The tiny office has been in Greater Ashford since the company disposed of their London headquarters in 2012, and making the journey twice a week is expensive – both in money and his domestic greenhouse gas allowance, debited automatically from a smartcard.

It is vital work, trading large blocks of tin or waste plastic or the ‘green’ aspect of green energy – sometimes just trading the right to sell it at a fixed price in the future – to other brokers who will eventually pass it on to the new generation of enterprises launched with government support, who will use it as raw material.

It is increasingly difficult work too. Even though they don’t actually see the waste, they are responsible under international regulations for its provenance. There is paperwork that must be filled in, just in case of a spot check by a WTO inspector.

During lunchtime, he drives a little nearer the coast – glancing up at the familiar sight of the great wind machines and the pylons bringing electricity over from France (the UK now imports 75% of its energy needs), and the armed police guarding them.

Then it’s home dodging the traffic on the un-charged roads. It’s a clear evening: since petrol cars have been all but driven off the crowded roads, the air is at least cleaner than it was in Richard’s youth.

Sarah, meanwhile, has been hard at work as an advisor to the hard-to-insure. She is funded direct by the insurance companies – who have been running the scheme for some years now after outrage at the plight of those whose genetic profile makes life particularly hard.

It is satisfying work, but it fuels her political party work – training people to make their views clear, running ‘Democs’ discussion meetings on knotty local topics.

She can’t remember what she voted at the last Westminster election – they don’t have much power there – but she is determined to get her party elected to the south east regional assembly and to Hamstreet Council.

Both she and Richard feel European and Kentish, as well as British. They go abroad when they can afford it, to unspoilt areas of Poland and Hungary by high-speed train.

The energy tax has made it expensive to fly, and flying has become a more exclusive business since the no-frills airlines ran up against the air traffic control limits. Heathrow Terminal 5 was turned into a reception centre for migrants flooded out of coastal zones before it was completed.

As she separates the household waste into four different colour-coded boxes that evening – the teachers advised her to encourage Britney towards a preliminary career in programming – she looks ahead to their next holiday by the Black Sea.

But there is also tomorrow’s Halloween dinner party to look forward to.
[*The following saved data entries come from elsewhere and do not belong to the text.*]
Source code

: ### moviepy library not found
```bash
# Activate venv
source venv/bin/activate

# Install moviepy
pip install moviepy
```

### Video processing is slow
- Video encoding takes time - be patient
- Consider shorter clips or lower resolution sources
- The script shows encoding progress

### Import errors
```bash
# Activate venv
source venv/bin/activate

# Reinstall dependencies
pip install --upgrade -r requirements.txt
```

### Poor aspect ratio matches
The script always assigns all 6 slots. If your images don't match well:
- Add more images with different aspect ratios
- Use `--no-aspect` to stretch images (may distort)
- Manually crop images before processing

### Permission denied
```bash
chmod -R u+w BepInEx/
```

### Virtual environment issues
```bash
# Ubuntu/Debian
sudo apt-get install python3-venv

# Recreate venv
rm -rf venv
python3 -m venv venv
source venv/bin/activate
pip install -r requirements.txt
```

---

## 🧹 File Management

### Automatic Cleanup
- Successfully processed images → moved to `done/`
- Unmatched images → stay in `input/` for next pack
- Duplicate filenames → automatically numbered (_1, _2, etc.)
Richard Dumill especially enjoys evenings with his friends debating the future.

He has been fascinated by the idea ever since someone pointed out that he had the same surname as the man invented by the geographer Peter Hall in his 1963 book London 2000 – where he predicted congestion charging and the Channel Tunnel.
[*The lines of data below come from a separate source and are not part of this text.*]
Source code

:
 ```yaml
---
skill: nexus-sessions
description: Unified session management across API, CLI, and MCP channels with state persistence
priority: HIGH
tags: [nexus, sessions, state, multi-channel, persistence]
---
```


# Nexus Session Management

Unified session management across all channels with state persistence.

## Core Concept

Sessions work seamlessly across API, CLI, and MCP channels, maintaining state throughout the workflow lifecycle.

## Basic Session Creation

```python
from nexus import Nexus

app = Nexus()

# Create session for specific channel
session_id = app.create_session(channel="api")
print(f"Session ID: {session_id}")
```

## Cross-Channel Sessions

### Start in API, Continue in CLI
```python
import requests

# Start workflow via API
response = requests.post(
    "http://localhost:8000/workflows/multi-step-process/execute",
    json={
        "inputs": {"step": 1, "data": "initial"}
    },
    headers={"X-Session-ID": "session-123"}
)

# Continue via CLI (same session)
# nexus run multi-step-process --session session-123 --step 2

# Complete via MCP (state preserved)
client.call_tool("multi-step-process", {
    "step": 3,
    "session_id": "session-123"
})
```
Hamstreet isn’t quite as Hall predicted – it isn’t a new town for a start – but you can’t get everything right. What futurologists don’t understand, Richard will say, is that just extrapolating trends isn’t nearly enough – the future is made up of trends but also reactions against trends.

Sarah is more sceptical. “Didn’t the scientist Lord Kelvin dismiss radio as pointless, airplanes as impossible and X-rays as a hoax?” she will remind them, sweeping her hand around the room. “When we were 21 in 2003, could we have predicted all this?”